--- Supplied passage ---
* Start *

Block Type System Documentation¶

This document describes the standardized block type system used throughout the VLM OCR Pipeline.

Overview¶

All detectors in this pipeline use a unified type system that supports 25+ block types. The type system is based on comprehensive document element categories, with detector-specific types automatically mapped to standardized types for consistent processing throughout the pipeline.

Implementation¶

Type definitions: pipeline/types.py - Block dataclass with type: str field
Detector integration: Applied in all detectors during block creation
Output conversion: pipeline/conversion/output/markdown/__init__.py

Type Mapping Process¶

Detector returns blocks with native type names (e.g., "plain text", "abandon", "figure_caption")
Type normalization converts to standardized type:
"plain text" → "text"
"abandon" → "discarded"
"figure_caption" → "image_caption"
All downstream pipeline stages use standardized types
Markdown conversion handles all 25+ standardized types

Standardized Block Types¶

Based on MinerU 2.5 VLM (external/MinerU/mineru/utils/enum_class.py):

Content Types¶

text - Body text paragraphs
title - Document/section titles

Figure Types¶

image - Image regions
image_body - Image content area
image_caption - Image captions
image_footnote - Image footnotes

Table Types¶

table - Table regions
table_body - Table content area
table_caption - Table captions
table_footnote - Table footnotes

Equation Types¶

interline_equation - Display equations (block-level)

* End *

--- Dataset section ---
* Start *

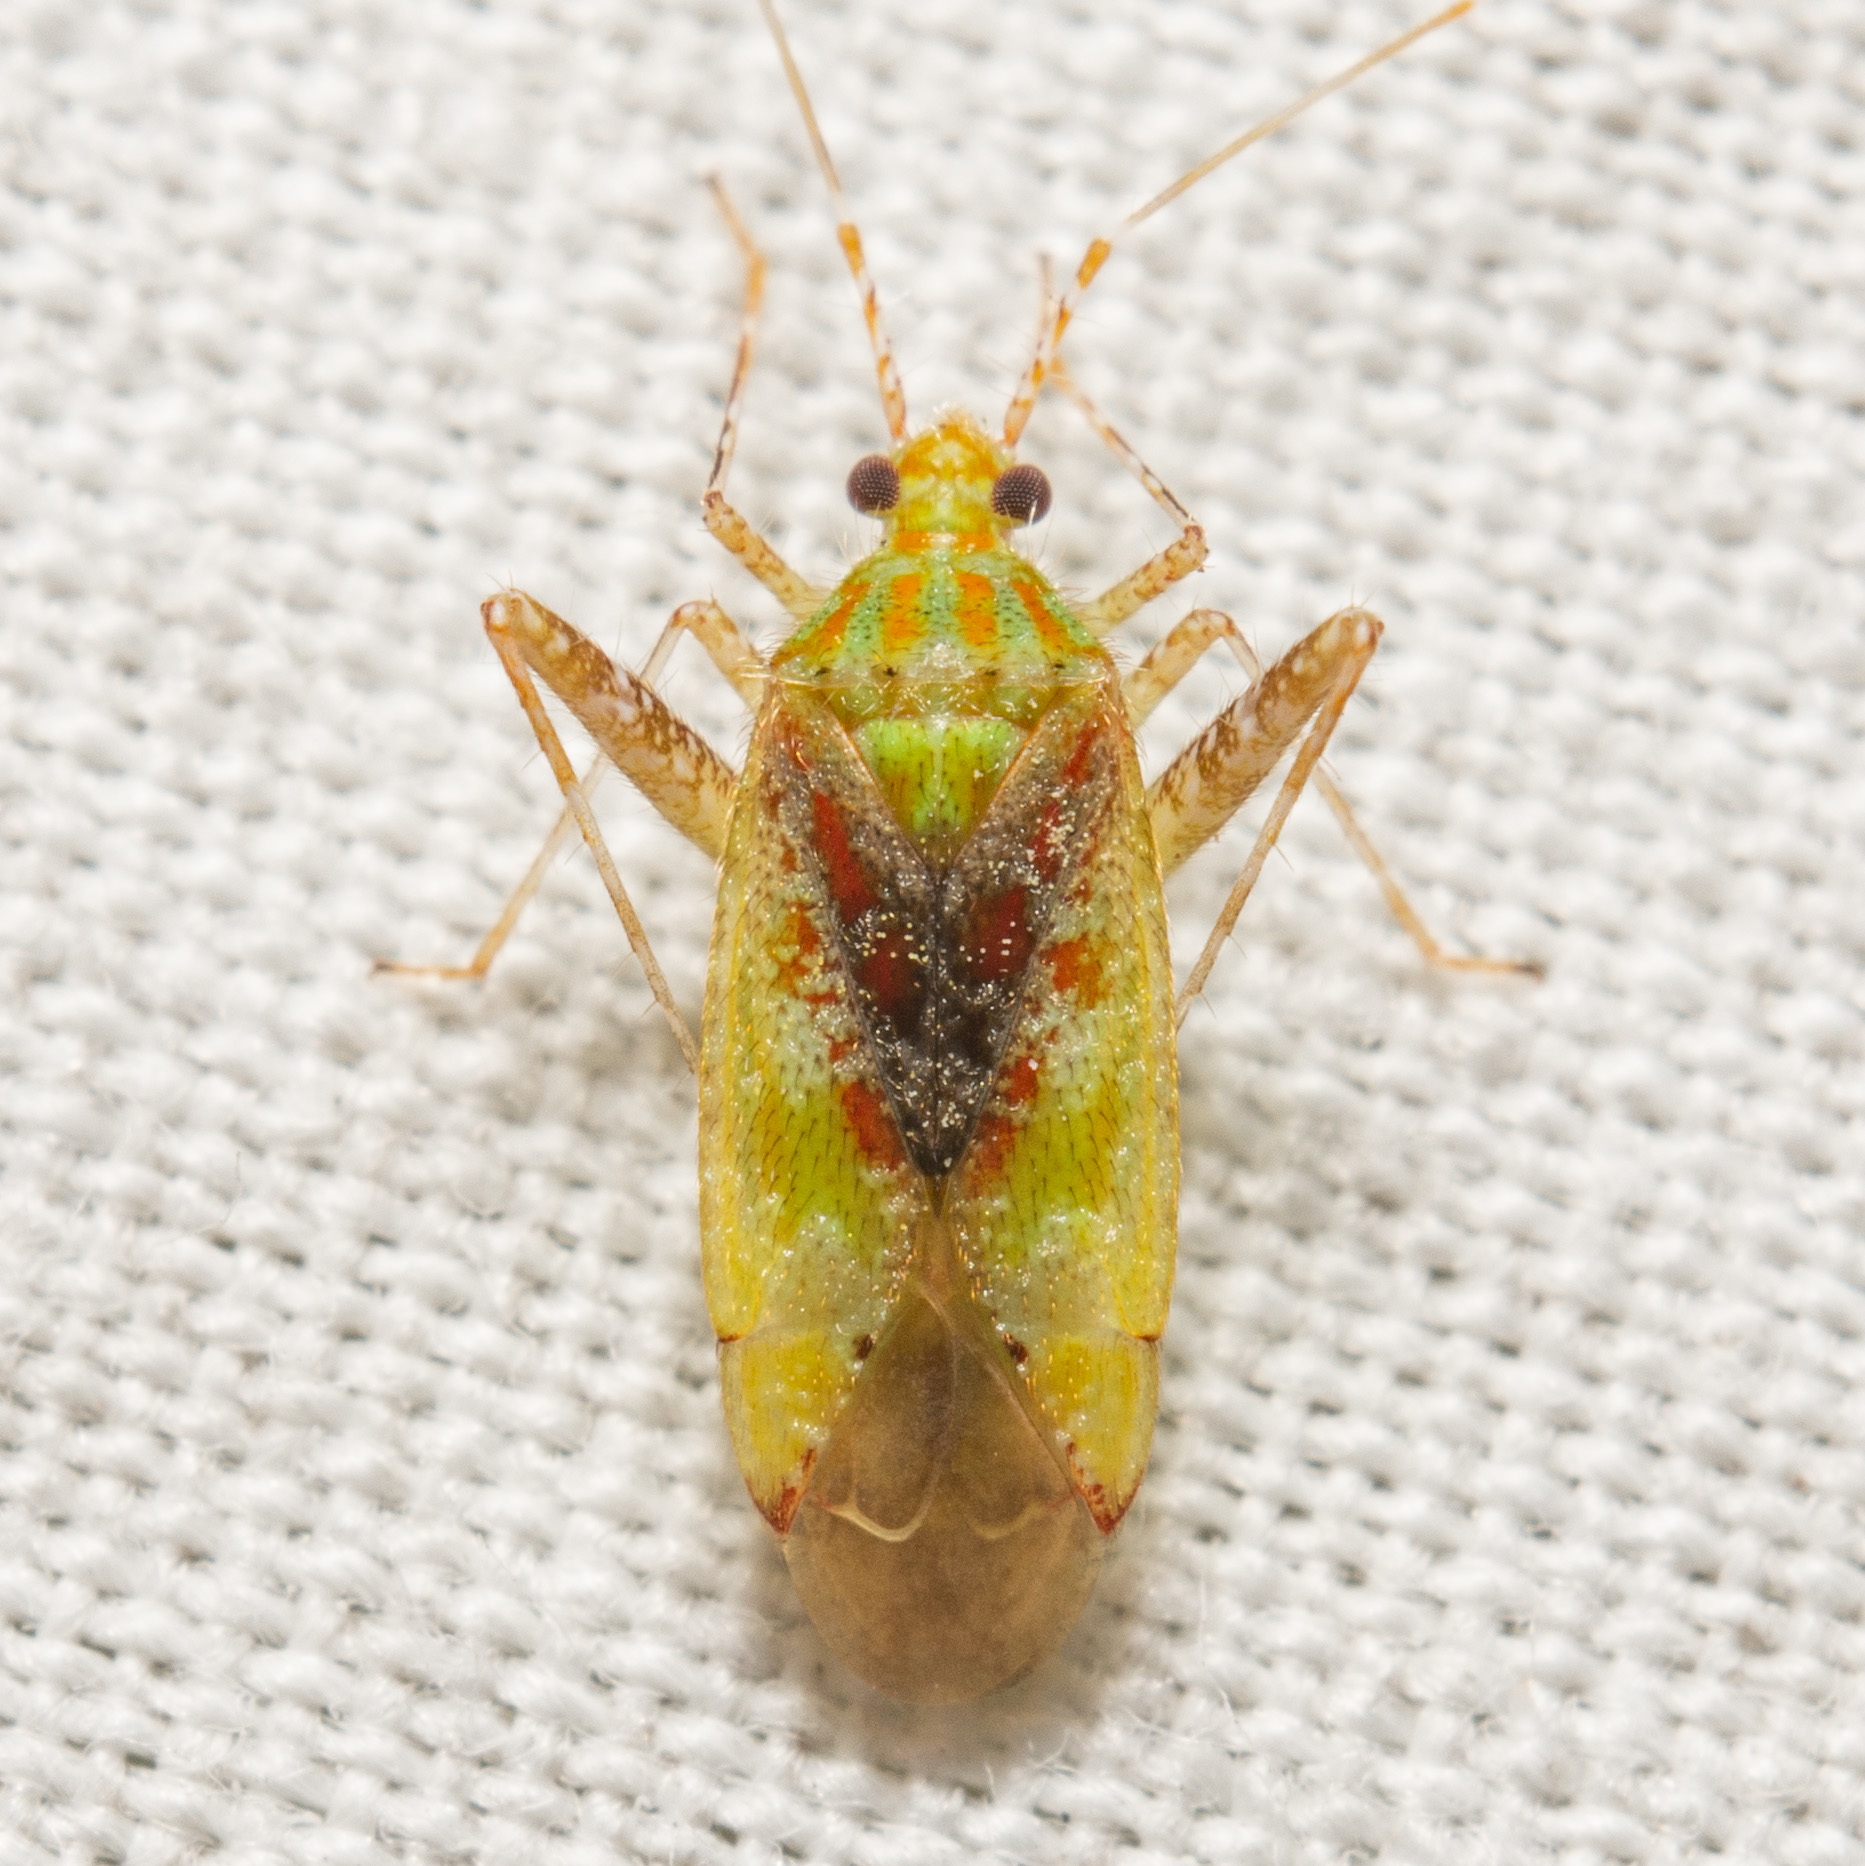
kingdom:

* End *

--- What is asked ---
Copy out the section of the block type documentation that opens with the words containing "table - Table" and closes with "Display equations (block-level)", swapping "content area" for "body area".

--- Exercise solution ---
table - Table regions
table_body - Table body area
table_caption - Table captions
table_footnote - Table footnotes

Equation Types¶

interline_equation - Display equations (block-level)